Tom Petty hat damals schon alle Moden und Trends unbeschadet überlebt und genießt den Ruhm als ur-amerikanischer Rock and Roll Superstar. Aber er bekommt mit, was sich allmählich in der Musikindustrie tut und: Er regt sich darüber auf. Das elfte Album der wieder vereinten Heartbreakers heißt 2002 "The Last DJ", und hier beklagt Tom Petty den Verlust des freien Willens in der Branche, die Formatierung der Radios in Richtung eines überall gleich klingenden Sounds, die Macht des Geldes und der Quoten. Der Grund: Statt Rock and Roll im Stile Tom Pettys regiert längst der sterile R&B die Ätherwellen Amerikas. Man könnte den Song "The Last DJ" also gleichzeitig konservativ als auch rebellisch nennen – das neue Jahrtausend hat eben auch für Tom Petty begonnen.

Tom Petty & the Heartbreakers erhalten einen Stern auf Hollywoods "Walk of Fame"

Inzwischen sind Tom Petty & The Heartbreakers längst ein Bestandteil des Classic-Rock-Angebots im veränderten Musikmarkt. Da eher ältere als jüngere Leute noch CDs kaufen, bleibt Tom Petty beständig am Ball, produziert aber – ähnlich wie Kollege Neil Young – ständig neue Platten, geht also keineswegs den Weg vieler Kollegen, auf Tourneen nur noch Altbewährtes anzubieten. Inzwischen hat er seinen Stern auf dem Hollywood Walk of Fame, seit 2002 sind Tom Petty and the Heartbreakers Mitglieder der Ruhmeshalle "The Rock and Roll Hall of Fame". Petty hat kleine Auftritte in Hollywood-Filmen und darf sogar bei einer Folge der Simpsons mitwirken. So nebenbei nimmt er mit Rick Rubin 2006 ein weiteres Solo-Album auf, Titel "Highway Companion".

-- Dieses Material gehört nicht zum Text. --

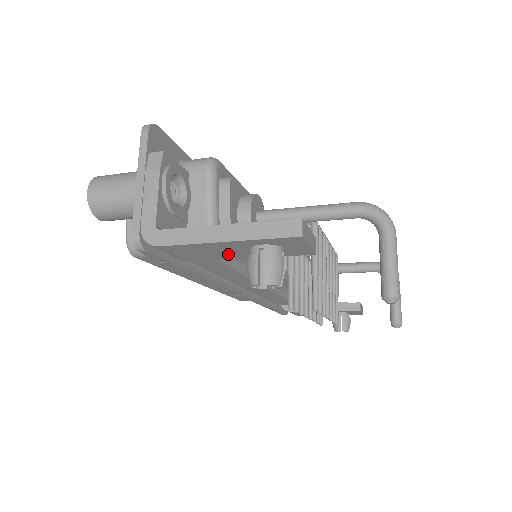
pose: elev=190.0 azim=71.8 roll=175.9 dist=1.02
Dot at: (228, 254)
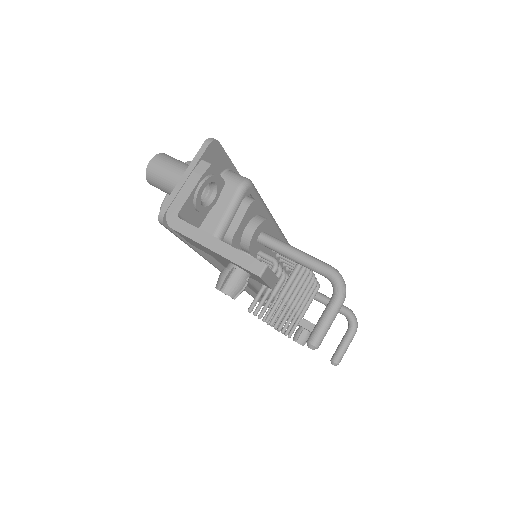
Dot at: (216, 257)
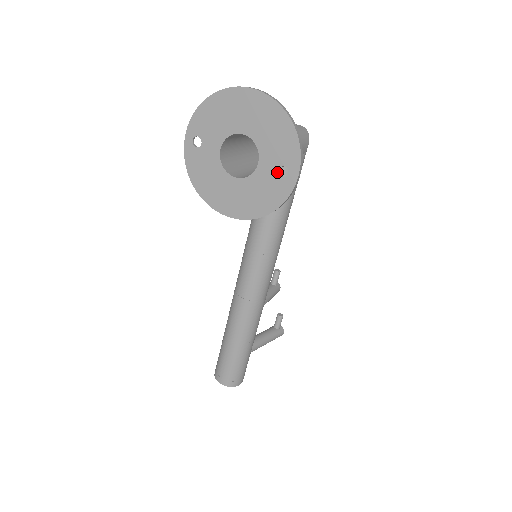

2008 erlaubt sich Petty einen Spaß und lässt die Band wieder aufleben, in der er Anfang der 70er als Bassist in seiner Geburtststadt Gainesville, Florida mit dem Rock and Roll begonnen hatte: Mudcrutch. An Bord sind neben seinen All-Time-Friends Mike Campbell und Benmont Tench auch die ehemaligen Mudcrutcher Tom Leadon und Randall March. Der einzige, der von der Urbesetzung fehlt, ist der damalige Frontmann und Sänger Tom Lenahan. Dessen Part nimmt bei der Mudcrutch-Revival-Band natürlich Tom Petty ein, der auch die meisten Songs schreibt. Und so klingt das Album "Mudcrutch" nicht viel anders als ein Heartbreakers-Album, inklusive eines Songs über die Opfer des Huricanes Katrina namens "Orphan of the Storm". 

Wer sich noch näher mit dem Mann und seiner Musik beschäftigen möchte, dem empfehle ich den Dokumentarfilm "Running down a Dream" von Peter Bogdanovich, der auf vier Stunden Leben und Werk des Musikers ausbreitet und in dem viele der hier erwähnten Freunde und Kollegen zu Wort kommen. Auf "Mojo", dem jüngsten Album von Tom Petty and the Heartbreakers, tut Petty jedenfalls das, das viele ältere Rocker zur Zeit tun: Sie finden zurück zum Blues.